Pomocnik Arki Michał Borecki (z prawej) strzelił wyrównującego gola dla swojego zespołu w końcówce I połowy. Fot. Piotr Matusewicz/PAP


Srogie lanie

Mimo niemrawego początku meczu Arka Gdynia „rozstrzelała” Odrę Opole i awansowała do finału baraży.


Piłkarze Arki Gdynia byli o krok bezpośredniego awansu do ekstraklasy, z której spadli w 2020 roku. Fatalnie jednak finiszowali i dali się wyprzedzić GKS-owi Katowice. Trener zespołu z Trójmiasta Wojciech Łobodziński przed czwartkowym meczem barażowym z Odrą Opole uważał, że to jego

jt faworytem, chociaż zastrzegał, że „Opolanie to niewygodny rywal. W końcówce sezonu zawiedliśmy, ale wszystko mamy w swoich nogach”. W sezonie ligowym Odra wygrała na własnym boisku 1:0, natomiast w Gdyni padł remis 2:2, co zapowiadało nie lada emocje w potyczce barażowej.

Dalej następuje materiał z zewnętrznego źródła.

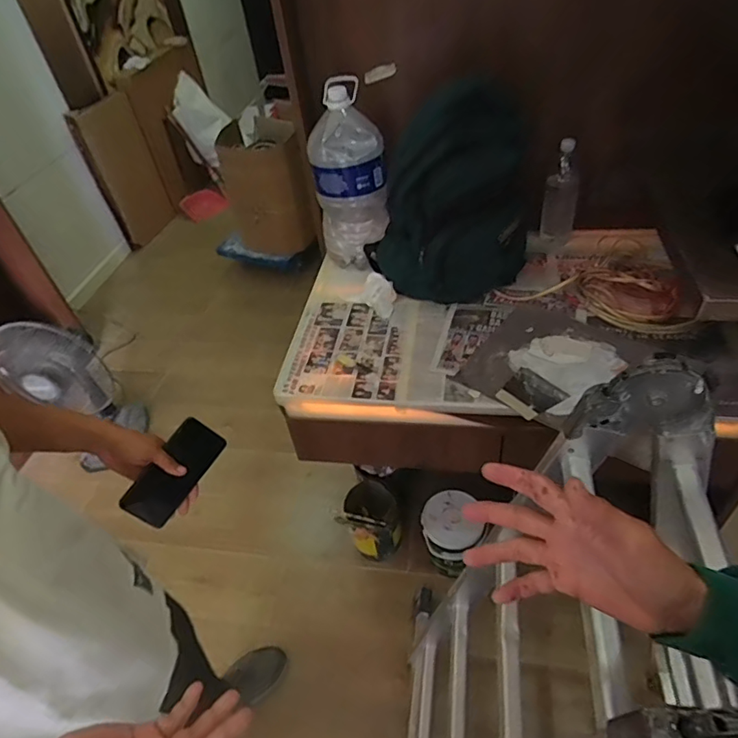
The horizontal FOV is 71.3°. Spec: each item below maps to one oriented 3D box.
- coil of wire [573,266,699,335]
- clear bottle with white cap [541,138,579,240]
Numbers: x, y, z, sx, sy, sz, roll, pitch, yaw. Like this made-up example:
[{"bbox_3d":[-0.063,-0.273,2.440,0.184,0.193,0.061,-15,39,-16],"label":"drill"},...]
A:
[{"bbox_3d":[0.562,-0.143,1.103,0.249,0.041,0.141,32,58,34],"label":"coil of wire"},{"bbox_3d":[0.470,-0.429,1.249,0.079,0.246,0.076,9,48,19],"label":"clear bottle with white cap"}]

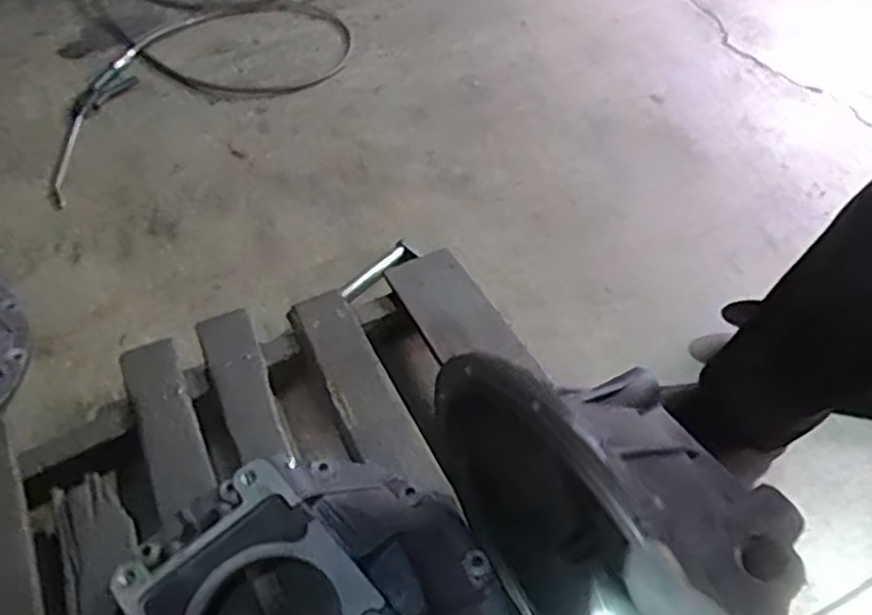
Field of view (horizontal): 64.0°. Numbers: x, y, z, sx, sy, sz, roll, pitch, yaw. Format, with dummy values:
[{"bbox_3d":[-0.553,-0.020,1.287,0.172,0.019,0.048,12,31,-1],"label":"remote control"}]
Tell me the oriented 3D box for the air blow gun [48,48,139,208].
[{"bbox_3d":[-0.664,-0.360,1.329,0.090,0.025,0.451,5,54,5],"label":"air blow gun"}]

W I połowie goście skupili się na rozbijaniu ataków rywali i organizowaniu szybkich kontrataków. O ile pierwszy element do pewnego czasu wychodził im przyzwoicie (zwijał się jak w ukropie zwłaszcza kapitan opolan Mateusz Kamiński), to groźnych akcji pod bramką strzeżoną przez Pawła Lenarcika nie było nawet na lekarstwo. Ale tak było tylko do czasu, bo w 34 minucie podopieczni trenera Adama Noconia fetowali zdobycie gola. Po „miękkim” dośrodkowaniu Borji Galana na tzw. długi słupek Jirzi Piroch płaskim strzałem zamknął akcję i wyprowadził swoją drużynę na prowadzenie. Uczciwie trzeba powiedzieć, że w tej sytuacji nie popisał się Lenarcik, który mógł odbić futbolówkę po strzale czeskiego obrońcy. Sędzia Piotr Lasyk skorzystał jeszcze z videoweryfikacji, ale VAR nie dopatrzył się złamania przepisów i gol został uznany. Trzeba koniecznie dodać, że był to pierwszy celny strzał Odry w tym spotkaniu i od razu znalazł drogę do siatki!

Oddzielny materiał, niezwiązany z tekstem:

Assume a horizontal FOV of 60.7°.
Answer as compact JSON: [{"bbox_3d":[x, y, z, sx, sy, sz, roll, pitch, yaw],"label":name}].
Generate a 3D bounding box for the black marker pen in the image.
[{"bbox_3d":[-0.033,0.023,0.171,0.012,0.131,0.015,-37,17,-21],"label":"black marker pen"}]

Opolanom korzystnego wyniku nie udało się utrzymać do przerwy, bowiem końcówka I połowy była zabójcza w wykonaniu drużyny w Trójmiasta. W 42 minucie po dośrodkowaniu Przemysława Stolca z lewej flanki obrońcy Odry wybili piłkę na oślep, Michał Borecki przyjął ją na klatkę piersiową i uderzeniem z woleja posłał do siatki, zdobywając wyrównującego gola. Nim goście otrząsnęli się po tym ciosie, zostali trafieni po praz drugi. Po dośrodkowaniu z prawego skrzydła Tornike Gaprindaszwiliego najlepszy snajper Arki Karol Czubak (15 goli w sezonie zasadniczym) „urwał się” Mateuszowi Kamińskiemu i strzałem głową przelobował bramkarza gości, Artura Halucha.

W 60 minucie klamka zapadła. Crossowe podanie trafiło na prawe skrzydło do Tornike Gaprindaszwiliego. Ten poradził sobie efektownie z Pirochem, a po ograniu go dośrodkował zewnętrzną stroną buta. Próbujący uprzedzić Akassanę Sidibe Jakub Szrek interweniował tak niefortunnie, że wślizgiem wepchnął piłkę do własnej bramki, zapewniając Arce dwubramkową zaliczkę. Mecz zamknął definitywnie w 83 minucie Olaf Kobacki, który przejął piłkę po podaniu Artura Pikka do własnego bramkarza, minął Halucha in skierował futbolówkę do pustej bramki. Drugi gol Pirocha nie osłodził Odrze goryczy porażki.